Nikon's made the Coolpix S3000 'fun and easy' in a bid to let you capture great pictures without having to waste time with options and menus. It's the successor to the popular Coolpix S220 and part of Nikon's new compact-camera range for spring 2010. For around £100, you get a slim and stylish camera with a 12-megapixel resolution and a 4x wide-angle zoom.
The S3000 looks good. It comes in a choice of seven different colours (silver, pink, green, black, blue, red and orange), and it's just 19mm thick, which makes it really easy to carry around. The shiny metal finish on the front makes it look more expensive than it actually is, while, around the back, it has a smooth, elegant, matte black finish and larger buttons than usual, as part of Nikon's plan to make it easy to use.

*What needs to be done*.
Answer these questions using the camera review above:
1. Which earlier camera does the Coolpix S3000 replace?
2. How thick is the S3000?
3. How many color choices does it come in?

*Data provided*.
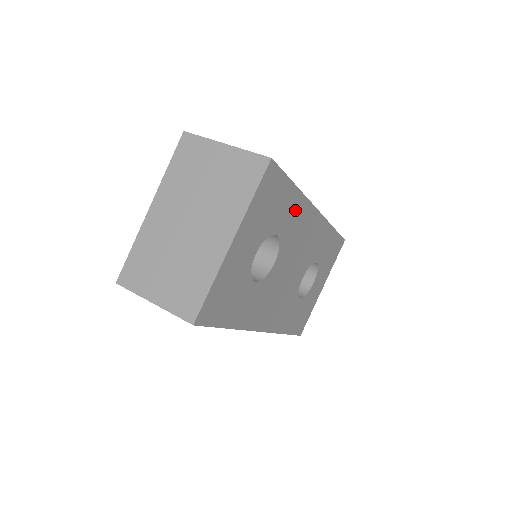
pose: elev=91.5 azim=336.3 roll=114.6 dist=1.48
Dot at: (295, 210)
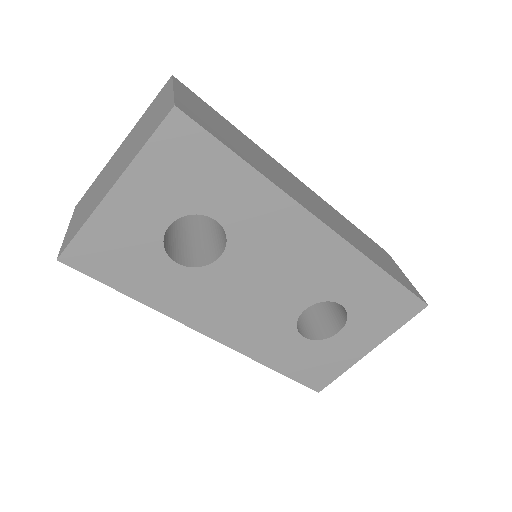
Dot at: (258, 201)
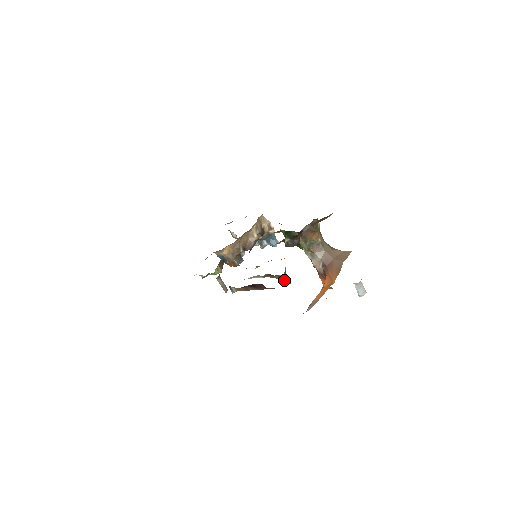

*Task response*.
1. The Coolpix S220
2. 19mm
3. Seven